> [What is being asked]:
Copy out the records below with every "y-axis" swapped for "vertical axis", and change nothing else.

> [Data]:
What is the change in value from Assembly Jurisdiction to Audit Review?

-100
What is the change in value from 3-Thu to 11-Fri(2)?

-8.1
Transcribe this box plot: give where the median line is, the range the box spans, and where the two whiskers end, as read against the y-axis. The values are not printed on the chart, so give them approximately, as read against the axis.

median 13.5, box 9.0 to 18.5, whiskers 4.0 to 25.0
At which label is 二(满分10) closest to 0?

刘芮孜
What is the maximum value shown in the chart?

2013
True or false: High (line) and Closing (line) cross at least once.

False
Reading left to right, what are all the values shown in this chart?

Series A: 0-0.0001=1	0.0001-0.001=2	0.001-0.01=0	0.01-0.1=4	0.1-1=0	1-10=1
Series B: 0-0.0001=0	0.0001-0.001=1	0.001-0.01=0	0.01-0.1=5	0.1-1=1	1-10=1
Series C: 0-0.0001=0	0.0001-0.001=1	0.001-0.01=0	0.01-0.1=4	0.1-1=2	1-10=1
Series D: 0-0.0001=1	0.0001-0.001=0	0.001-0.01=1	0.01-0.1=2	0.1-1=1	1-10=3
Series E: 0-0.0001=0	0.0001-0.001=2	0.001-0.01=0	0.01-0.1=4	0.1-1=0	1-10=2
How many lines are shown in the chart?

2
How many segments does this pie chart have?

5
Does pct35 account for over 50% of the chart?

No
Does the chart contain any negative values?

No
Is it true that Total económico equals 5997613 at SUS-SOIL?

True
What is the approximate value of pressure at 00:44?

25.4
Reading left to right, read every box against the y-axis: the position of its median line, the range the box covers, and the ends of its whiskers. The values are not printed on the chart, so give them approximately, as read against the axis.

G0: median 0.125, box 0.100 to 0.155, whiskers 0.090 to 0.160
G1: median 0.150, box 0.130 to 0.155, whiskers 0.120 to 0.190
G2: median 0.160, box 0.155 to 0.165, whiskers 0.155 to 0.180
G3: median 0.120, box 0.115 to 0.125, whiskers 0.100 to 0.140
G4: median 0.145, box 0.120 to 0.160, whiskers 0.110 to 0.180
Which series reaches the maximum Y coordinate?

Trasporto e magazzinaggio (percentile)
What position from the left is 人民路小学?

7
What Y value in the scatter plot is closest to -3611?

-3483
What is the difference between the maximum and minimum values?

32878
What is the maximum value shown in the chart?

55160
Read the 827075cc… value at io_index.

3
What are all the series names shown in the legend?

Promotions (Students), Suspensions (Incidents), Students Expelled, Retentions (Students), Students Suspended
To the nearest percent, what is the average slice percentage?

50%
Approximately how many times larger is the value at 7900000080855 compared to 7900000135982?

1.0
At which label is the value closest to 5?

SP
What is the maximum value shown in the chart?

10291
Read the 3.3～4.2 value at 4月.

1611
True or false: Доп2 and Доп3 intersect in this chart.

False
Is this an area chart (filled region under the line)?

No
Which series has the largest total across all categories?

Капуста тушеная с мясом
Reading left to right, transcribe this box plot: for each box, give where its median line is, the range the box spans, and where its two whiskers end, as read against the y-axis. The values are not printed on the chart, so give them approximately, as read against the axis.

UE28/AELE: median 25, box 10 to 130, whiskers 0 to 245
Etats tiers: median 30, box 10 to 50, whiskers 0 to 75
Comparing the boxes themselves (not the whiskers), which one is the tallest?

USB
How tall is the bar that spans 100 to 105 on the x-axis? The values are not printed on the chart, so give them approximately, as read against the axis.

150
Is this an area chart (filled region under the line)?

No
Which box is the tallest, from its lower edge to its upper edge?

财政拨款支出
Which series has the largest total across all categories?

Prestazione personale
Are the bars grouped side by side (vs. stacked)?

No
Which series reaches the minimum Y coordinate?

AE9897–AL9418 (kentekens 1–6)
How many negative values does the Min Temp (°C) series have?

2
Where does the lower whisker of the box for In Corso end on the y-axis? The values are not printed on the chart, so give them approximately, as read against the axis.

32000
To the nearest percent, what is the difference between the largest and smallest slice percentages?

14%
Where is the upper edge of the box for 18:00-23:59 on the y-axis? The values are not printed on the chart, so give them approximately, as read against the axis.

> [Exercise result]:
What is the change in value from Assembly Jurisdiction to Audit Review?

-100
What is the change in value from 3-Thu to 11-Fri(2)?

-8.1
Transcribe this box plot: give where the median line is, the range the box spans, and where the two whiskers end, as read against the vertical axis. The values are not printed on the chart, so give them approximately, as read against the axis.

median 13.5, box 9.0 to 18.5, whiskers 4.0 to 25.0
At which label is 二(满分10) closest to 0?

刘芮孜
What is the maximum value shown in the chart?

2013
True or false: High (line) and Closing (line) cross at least once.

False
Reading left to right, what are all the values shown in this chart?

Series A: 0-0.0001=1	0.0001-0.001=2	0.001-0.01=0	0.01-0.1=4	0.1-1=0	1-10=1
Series B: 0-0.0001=0	0.0001-0.001=1	0.001-0.01=0	0.01-0.1=5	0.1-1=1	1-10=1
Series C: 0-0.0001=0	0.0001-0.001=1	0.001-0.01=0	0.01-0.1=4	0.1-1=2	1-10=1
Series D: 0-0.0001=1	0.0001-0.001=0	0.001-0.01=1	0.01-0.1=2	0.1-1=1	1-10=3
Series E: 0-0.0001=0	0.0001-0.001=2	0.001-0.01=0	0.01-0.1=4	0.1-1=0	1-10=2
How many lines are shown in the chart?

2
How many segments does this pie chart have?

5
Does pct35 account for over 50% of the chart?

No
Does the chart contain any negative values?

No
Is it true that Total económico equals 5997613 at SUS-SOIL?

True
What is the approximate value of pressure at 00:44?

25.4
Reading left to right, read every box against the vertical axis: the position of its median line, the range the box covers, and the ends of its whiskers. The values are not printed on the chart, so give them approximately, as read against the axis.

G0: median 0.125, box 0.100 to 0.155, whiskers 0.090 to 0.160
G1: median 0.150, box 0.130 to 0.155, whiskers 0.120 to 0.190
G2: median 0.160, box 0.155 to 0.165, whiskers 0.155 to 0.180
G3: median 0.120, box 0.115 to 0.125, whiskers 0.100 to 0.140
G4: median 0.145, box 0.120 to 0.160, whiskers 0.110 to 0.180
Which series reaches the maximum Y coordinate?

Trasporto e magazzinaggio (percentile)
What position from the left is 人民路小学?

7
What Y value in the scatter plot is closest to -3611?

-3483
What is the difference between the maximum and minimum values?

32878
What is the maximum value shown in the chart?

55160
Read the 827075cc… value at io_index.

3
What are all the series names shown in the legend?

Promotions (Students), Suspensions (Incidents), Students Expelled, Retentions (Students), Students Suspended
To the nearest percent, what is the average slice percentage?

50%
Approximately how many times larger is the value at 7900000080855 compared to 7900000135982?

1.0
At which label is the value closest to 5?

SP
What is the maximum value shown in the chart?

10291
Read the 3.3～4.2 value at 4月.

1611
True or false: Доп2 and Доп3 intersect in this chart.

False
Is this an area chart (filled region under the line)?

No
Which series has the largest total across all categories?

Капуста тушеная с мясом
Reading left to right, transcribe this box plot: for each box, give where its median line is, the range the box spans, and where its two whiskers end, as read against the vertical axis. The values are not printed on the chart, so give them approximately, as read against the axis.

UE28/AELE: median 25, box 10 to 130, whiskers 0 to 245
Etats tiers: median 30, box 10 to 50, whiskers 0 to 75
Comparing the boxes themselves (not the whiskers), which one is the tallest?

USB
How tall is the bar that spans 100 to 105 on the x-axis? The values are not printed on the chart, so give them approximately, as read against the axis.

150
Is this an area chart (filled region under the line)?

No
Which box is the tallest, from its lower edge to its upper edge?

财政拨款支出
Which series has the largest total across all categories?

Prestazione personale
Are the bars grouped side by side (vs. stacked)?

No
Which series reaches the minimum Y coordinate?

AE9897–AL9418 (kentekens 1–6)
How many negative values does the Min Temp (°C) series have?

2
Where does the lower whisker of the box for In Corso end on the vertical axis? The values are not printed on the chart, so give them approximately, as read against the axis.

32000
To the nearest percent, what is the difference between the largest and smallest slice percentages?

14%
Where is the upper edge of the box for 18:00-23:59 on the vertical axis? The values are not printed on the chart, so give them approximately, as read against the axis.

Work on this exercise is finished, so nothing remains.